In selecting cases for examination, Human Rights Watch concentrated on those cases of alleged wrongdoing that the IDF had publicly committed to investigate. In the great majority of these cases, the killings very clearly happened outside a situation of armed conflict. Human Rights Watch also followed up cases that it had itself presented earlier to the IDF for investigation. For the sake of comparison, Human Rights Watch also documented a number of cases of alleged wrongdoing that appeared to merit investigation, but no mention of investigation had been made. Reasons of space do not allow us to discuss in the report every troubling case.

[21] “In our eyes, the defendants are not deviants and are no different from thousands of soldiers who belong to their brigade... Their failure is the bitter fruit of the lack of observation of norms which apparently received legitimization and even encouragement by commanders.
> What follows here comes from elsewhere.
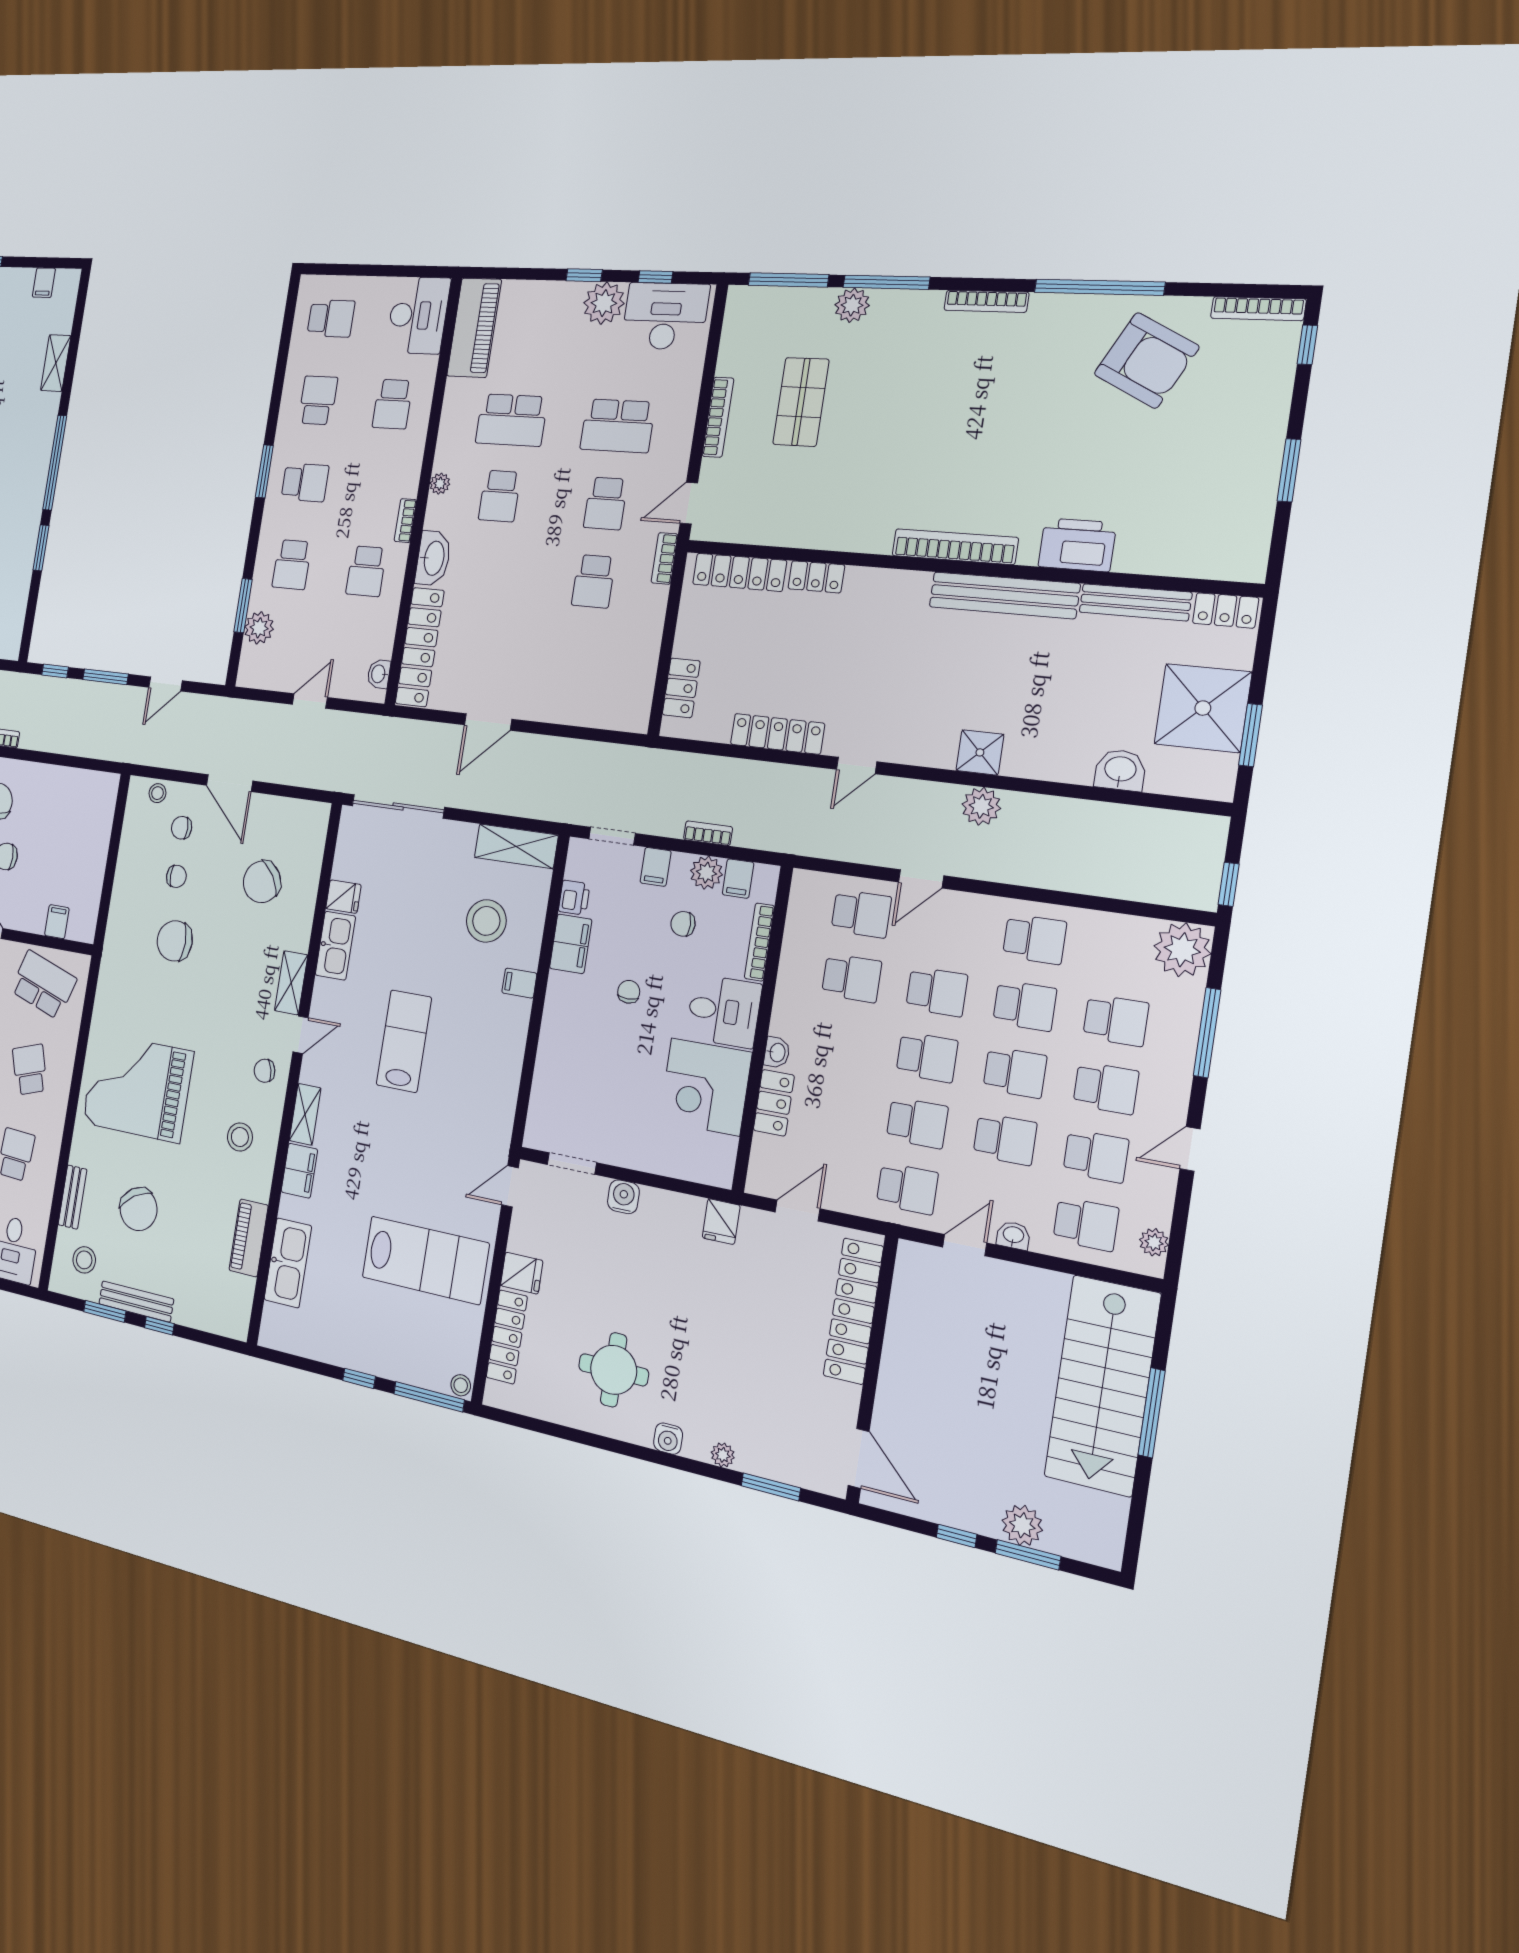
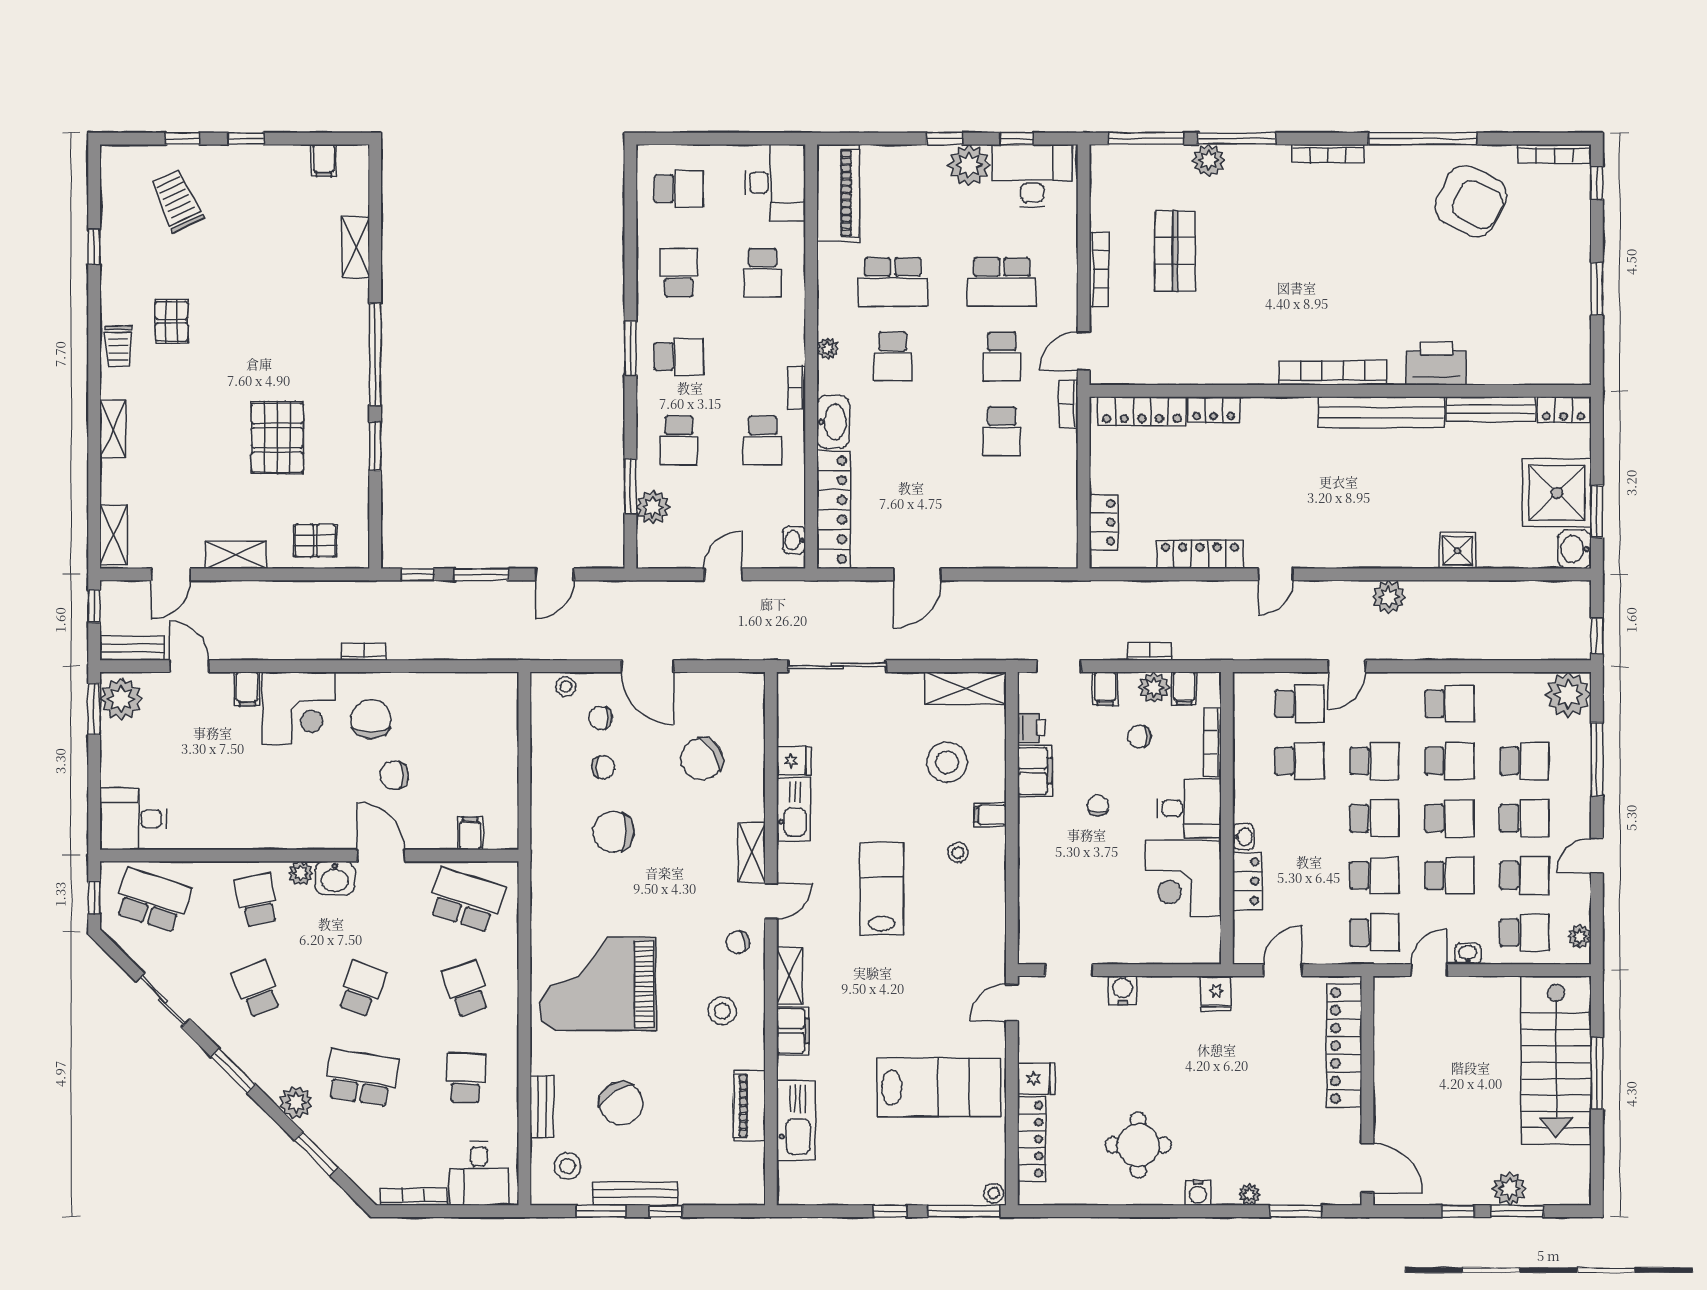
shower: (980, 752) -> (1458, 551), moved
washbasin: (1120, 770) -> (1574, 549), moved, turned -90
stool: (482, 1017) -> (958, 853), added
Even, regretfully, by high-ranking commanders. . . ,” Military Court opinion in the Givati trial, May 25, 1989. For an account of the Givati incident, see John Conroy, Unspeakable Acts, Ordinary People: The Dynamics of Torture (New York: Knopf, 2000), pp. 140-42.

[22] “Israel will Not Punish Soldiers over Shooting of Peace Demonstrator,” Agence France-Presse, January 6, 2004. The army later stated that the soldiers would not be disciplined because they had operated according to the rules of engagement, and one “senior military officer” told the press that it was not possible to equip troops with riot control equipment to deal with such incidents. See, Amos Harel and Tsahar Rotem “IDF Won’t Act Against Soldires Who Shot Protester,” Ha’aretz, January 6, 2004. One of the recommendations to Israel of the Sharm el-Sheikh Fact-Finding Committee, appointed by President Clinton and headed  by former Senator George Mitchell, was to “ensure that the IDF adopt and enforce policies and procedures encouraging non-lethal responses to unarmed demonstrators, with a view to minimizing casualties and friction between the two communities.”

[23] Complaints against Israeli police, in contrast to those against the IDF, are handled by the department of investigation of police misconduct within the Ministry of Justice. Although police investigations suffer from ongoing problems, they have complied to a greater extent with international standards of fairness than those of the IDF.

[24] The Karp Commission was formed in response to a petition by fourteen Israeli law professors protesting the practices of Israeli settlers towards Palestinians in the West Bank. The commission was created by the Israeli attorney general and headed by his deputy, Judith Karp.  

[25] Deputy Attorney General Judith Karp, Investigations of Suspicions Against Israelis in Judea and Samaria,: “Conclusions”   (Government Press Office, May 25, 1982); released in edited form by Government Press office, Jerusalem, February 7, 1984.   Known as the Karp Commission Report, an English-language translation was published as The Karp Report (Washington D.C.: Institute for Palestinian Studies, 1984).